I am unable to use the previous version of the job - only the latest version is available. I found a workaround where I will prepare the previous version of the template and host it on my end.

Link to previous working image: https://console.cloud.google.com/gcr/images/dataflow-templates/global/2024-08-13-00_rc00/mongodb-to-bigquery Link to template: https://console.cloud.google.com/storage/browser/_details/dataflow-templates-europe-west3/latest/flex/MongoDB_to_BigQuery;tab=version_history I am unable to download the previous version (there is no version history enabled)

👉 Quick global rollback to restore soft-deleted version

turkerakyuz commented 2 months ago

Changing data type of source_data column means all data pipelines appending data to an existing table on BigQuery by using this template should be modified. This is against backward compatibility

kabir-aviva commented 2 months ago

Same issue here, is there any way this can be prioritized?

ahmedabu98 commented 2 months ago

CC @Polber is it necessary to fix the source_data column to JSON type?

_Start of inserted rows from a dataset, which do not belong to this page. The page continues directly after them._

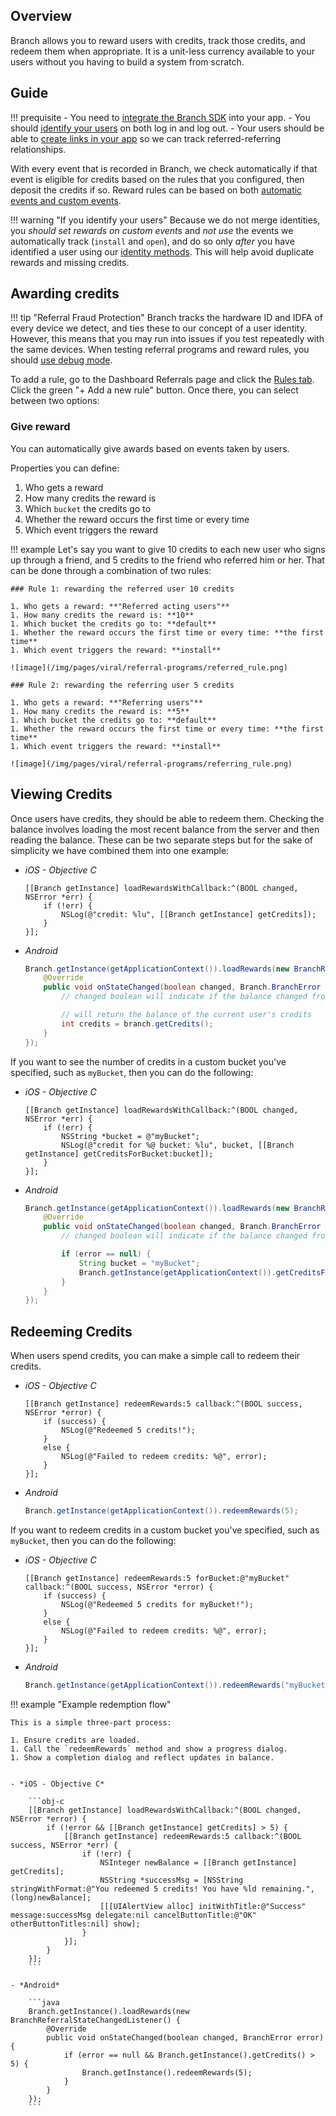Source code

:## Overview

Branch allows you to reward users with credits, track those credits, and redeem them when appropriate. It is a unit-less currency available to your users without you having to build a system from scratch.

## Guide

!!! prequisite
	- You need to [integrate the Branch SDK]({#dialog-code) into your app.
	- You should [identify your users](#dialog-code?ios=track-users&android=track-users&adobe=track-users&cordova=track-users&mparticleAndroid=track-users&mparticleIos=track-users&titanium=track-users&reactNative=track-users&unity=track-users&xamarin=track-users) on both log in and log out.
	- Your users should be able to [create links in your app](#dialog-code?ios=create-deep-link&android=create-deep-link&adobe=create-deep-link&cordova=create-deep-link&mparticleAndroid=create-deep-link&mparticleIos=create-deep-link&titanium=create-deep-link&reactNative=create-deep-link&unity=create-deep-link&xamarin=create-deep-link) so we can track referred-referring relationships.

With every event that is recorded in Branch, we check automatically if that event is eligible for credits based on the rules that you configured, then deposit the credits if so. Reward rules can be based on both [automatic events and custom events](/pages/dashboard/analytics/#user-value-attribution).

!!! warning "If you identify your users"
	Because we do not merge identities, you *should set rewards on custom events* and *not use* the events we automatically track (`install` and `open`), and do so only *after* you have identified a user using our [identity methods](#dialog-code?ios=track-users&android=track-users&adobe=track-users&cordova=track-users&mparticleAndroid=track-users&mparticleIos=track-users&titanium=track-users&reactNative=track-users&unity=track-users&xamarin=track-users). This will help avoid duplicate rewards and missing credits.

## Awarding credits

!!! tip "Referral Fraud Protection"
	Branch tracks the hardware ID and IDFA of every device we detect, and ties these to our concept of a user identity. However, this means that you may run into issues if you test repeatedly with the same devices. When testing referral programs and reward rules, you should [use debug mode](#dialog-code?ios=simulate-an-install&android=simulate-an-install&cordova=simulate-an-install&mparticleAndroid=simulate-an-install&mparticleIos=simulate-an-install&titanium=simulate-an-install&reactNative=simulate-an-install&unity=simulate-an-install&xamarin=simulate-an-install).

To add a rule, go to the Dashboard Referrals page and click the [Rules tab](https://dashboard.branch.io/referrals/rules). Click the green "+ Add a new rule" button. Once there, you can select between two options:

### Give reward

You can automatically give awards based on events taken by users.

Properties you can define:

1. Who gets a reward
1. How many credits the reward is
1. Which `bucket` the credits go to
1. Whether the reward occurs the first time or every time
1. Which event triggers the reward

!!! example
	Let's say you want to give 10 credits to each new user who signs up through a friend, and 5 credits to the friend who referred him or her. That can be done through a combination of two rules:

	### Rule 1: rewarding the referred user 10 credits

	1. Who gets a reward: **"Referred acting users"**
	1. How many credits the reward is: **10**
	1. Which bucket the credits go to: **default**
	1. Whether the reward occurs the first time or every time: **the first time**
	1. Which event triggers the reward: **install**

	![image](/img/pages/viral/referral-programs/referred_rule.png)

	### Rule 2: rewarding the referring user 5 credits

	1. Who gets a reward: **"Referring users"**
	1. How many credits the reward is: **5**
	1. Which bucket the credits go to: **default**
	1. Whether the reward occurs the first time or every time: **the first time**
	1. Which event triggers the reward: **install**

	![image](/img/pages/viral/referral-programs/referring_rule.png)

## Viewing Credits

Once users have credits, they should be able to redeem them. Checking the balance involves loading the most recent balance from the server and then reading the balance. These can be two separate steps but for the sake of simplicity we have combined them into one example:

- *iOS - Objective C*

	```obj-c
	[[Branch getInstance] loadRewardsWithCallback:^(BOOL changed, NSError *err) {
	    if (!err) {
	        NSLog(@"credit: %lu", [[Branch getInstance] getCredits]);
	    }
	}];
	```

- *Android*

	```java
	Branch.getInstance(getApplicationContext()).loadRewards(new BranchReferralStateChangedListener() {
		@Override
		public void onStateChanged(boolean changed, Branch.BranchError error) {
			// changed boolean will indicate if the balance changed from what is currently in memory

			// will return the balance of the current user's credits
			int credits = branch.getCredits();
		}
	});
	```

If you want to see the number of credits in a custom bucket you've specified, such as `myBucket`, then you can do the following:

- *iOS - Objective C*

	```obj-c
	[[Branch getInstance] loadRewardsWithCallback:^(BOOL changed, NSError *err) {
	    if (!err) {
	        NSString *bucket = @"myBucket";
	        NSLog(@"credit for %@ bucket: %lu", bucket, [[Branch getInstance] getCreditsForBucket:bucket]);
	    }
	}];
	```

- *Android*

	```java
	Branch.getInstance(getApplicationContext()).loadRewards(new BranchReferralStateChangedListener() {
		@Override
		public void onStateChanged(boolean changed, Branch.BranchError error) {
			// changed boolean will indicate if the balance changed from what is currently in memory

			if (error == null) {
			    String bucket = "myBucket";
			    Branch.getInstance(getApplicationContext()).getCreditsForBucket(bucket);
			}
		}
	});
	```

## Redeeming Credits

When users spend credits, you can make a simple call to redeem their credits.

- *iOS - Objective C*

	```obj-c
	[[Branch getInstance] redeemRewards:5 callback:^(BOOL success, NSError *error) {
	    if (success) {
	        NSLog(@"Redeemed 5 credits!");
	    }
	    else {
	        NSLog(@"Failed to redeem credits: %@", error);
	    }
	}];
	```

- *Android*

	```java
	Branch.getInstance(getApplicationContext()).redeemRewards(5);
	```

If you want to redeem credits in a custom bucket you've specified, such as `myBucket`, then you can do the following:

- *iOS - Objective C*

	```obj-c
	[[Branch getInstance] redeemRewards:5 forBucket:@"myBucket" callback:^(BOOL success, NSError *error) {
	    if (success) {
	        NSLog(@"Redeemed 5 credits for myBucket!");
	    }
	    else {
	        NSLog(@"Failed to redeem credits: %@", error);
	    }
	}];
	```

- *Android*

	```java
	Branch.getInstance(getApplicationContext()).redeemRewards("myBucket", 5)
	```

!!! example "Example redemption flow"

	This is a simple three-part process:

	1. Ensure credits are loaded.
	1. Call the `redeemRewards` method and show a progress dialog.
	1. Show a completion dialog and reflect updates in balance.


	- *iOS - Objective C*

		```obj-c
		[[Branch getInstance] loadRewardsWithCallback:^(BOOL changed, NSError *error) {
		    if (!error && [[Branch getInstance] getCredits] > 5) {
		        [[Branch getInstance] redeemRewards:5 callback:^(BOOL success, NSError *err) {
		            if (!err) {
		                NSInteger newBalance = [[Branch getInstance] getCredits];
		                NSString *successMsg = [NSString stringWithFormat:@"You redeemed 5 credits! You have %ld remaining.", (long)newBalance];
		                [[[UIAlertView alloc] initWithTitle:@"Success" message:successMsg delegate:nil cancelButtonTitle:@"OK" otherButtonTitles:nil] show];
		            }
		        }];
		    }
		}];
		```

	- *Android*

		```java
		Branch.getInstance().loadRewards(new BranchReferralStateChangedListener() {
		    @Override
		    public void onStateChanged(boolean changed, BranchError error) {
		        if (error == null && Branch.getInstance().getCredits() > 5) {
		            Branch.getInstance().redeemRewards(5);
		        }
		    }
		});
		```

ggprod commented 2 months ago

@Polber when will the merged fix be deployed for users of the template?

pcortez commented 2 months ago

Hi! Due to urgency, I had to change the source_data schema to JSON, now that the change was reverted to production, is there a way to use JSON instead of STRING?

Perhaps a new parameter could be added to the template, to be able to choose how to parse source_data.

ggprod commented 1 month ago

@Polber when will the merged fix be deployed for users of the template?

Nevermind, I see it was deployed to the GCS bucket (gs://dataflow-templates-us-central1/latest/flex/MongoDB_to_BigQuery) yesterday at 10am.. Thanks!